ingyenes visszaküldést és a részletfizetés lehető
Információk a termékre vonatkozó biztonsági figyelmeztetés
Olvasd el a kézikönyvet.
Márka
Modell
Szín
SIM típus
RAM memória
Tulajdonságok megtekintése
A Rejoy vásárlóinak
-*-*-
[To-do item]: All lines from the one containing "Olvasd el a kézikönyvet." through the end of the data, and no others, are to be given again word for word.

[Answer area]:
Olvasd el a kézikönyvet.
Márka
Modell
Szín
SIM típus
RAM memória
Tulajdonságok megtekintése
A Rejoy vásárlóinak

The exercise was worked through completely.